WHAT YOU NEED TO DO ▸
Range to reproduce from the entries below: the line with "coordinate the effort.", the line with "Strengthening Tribal Nations", and every line in between. Give them exactly and give nothing else.

Saved data entries

BEGIN

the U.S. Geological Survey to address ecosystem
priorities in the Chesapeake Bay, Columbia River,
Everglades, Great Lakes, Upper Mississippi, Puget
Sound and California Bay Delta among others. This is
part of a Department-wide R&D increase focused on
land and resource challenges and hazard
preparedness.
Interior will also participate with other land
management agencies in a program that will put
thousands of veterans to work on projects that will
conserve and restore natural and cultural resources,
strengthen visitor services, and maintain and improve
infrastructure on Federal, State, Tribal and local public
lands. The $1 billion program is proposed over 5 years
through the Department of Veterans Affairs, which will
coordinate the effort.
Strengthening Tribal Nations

END
BEGIN

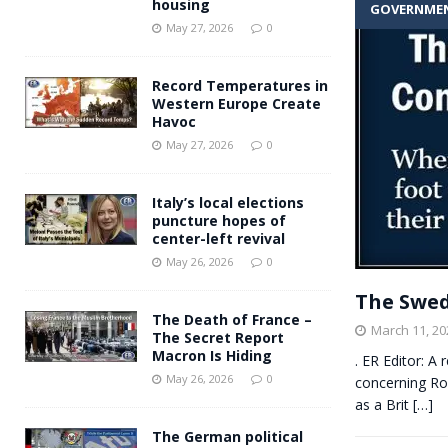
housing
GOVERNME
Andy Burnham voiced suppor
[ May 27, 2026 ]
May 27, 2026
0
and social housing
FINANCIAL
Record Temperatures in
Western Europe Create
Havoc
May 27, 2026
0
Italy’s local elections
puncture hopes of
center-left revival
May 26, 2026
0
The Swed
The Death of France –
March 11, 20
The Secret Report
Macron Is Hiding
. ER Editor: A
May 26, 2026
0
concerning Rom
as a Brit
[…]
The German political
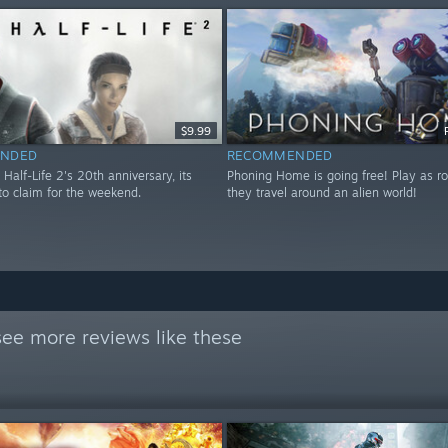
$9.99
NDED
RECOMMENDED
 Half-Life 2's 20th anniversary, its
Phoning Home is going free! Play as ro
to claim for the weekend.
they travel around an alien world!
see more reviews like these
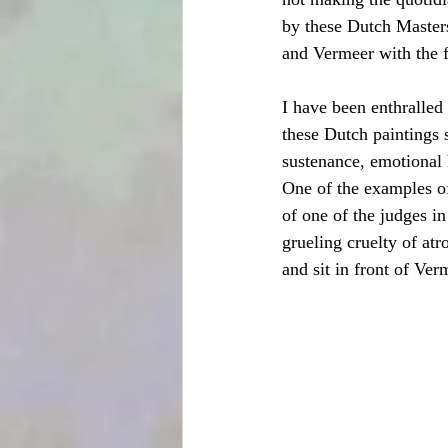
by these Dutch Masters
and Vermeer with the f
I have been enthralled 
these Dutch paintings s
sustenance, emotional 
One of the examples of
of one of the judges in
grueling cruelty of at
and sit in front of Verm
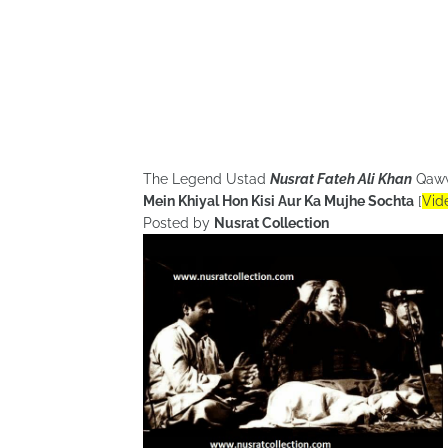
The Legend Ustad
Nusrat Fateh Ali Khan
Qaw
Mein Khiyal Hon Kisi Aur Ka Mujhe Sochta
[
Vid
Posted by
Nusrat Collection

END
BEGIN

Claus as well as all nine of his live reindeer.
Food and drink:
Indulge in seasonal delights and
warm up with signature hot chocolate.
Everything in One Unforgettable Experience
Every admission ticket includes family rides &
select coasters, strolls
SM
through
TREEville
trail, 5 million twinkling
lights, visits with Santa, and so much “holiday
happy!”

END

SOLUTION TO THE PROBLEM ▸
coordinate the effort.
Strengthening Tribal Nations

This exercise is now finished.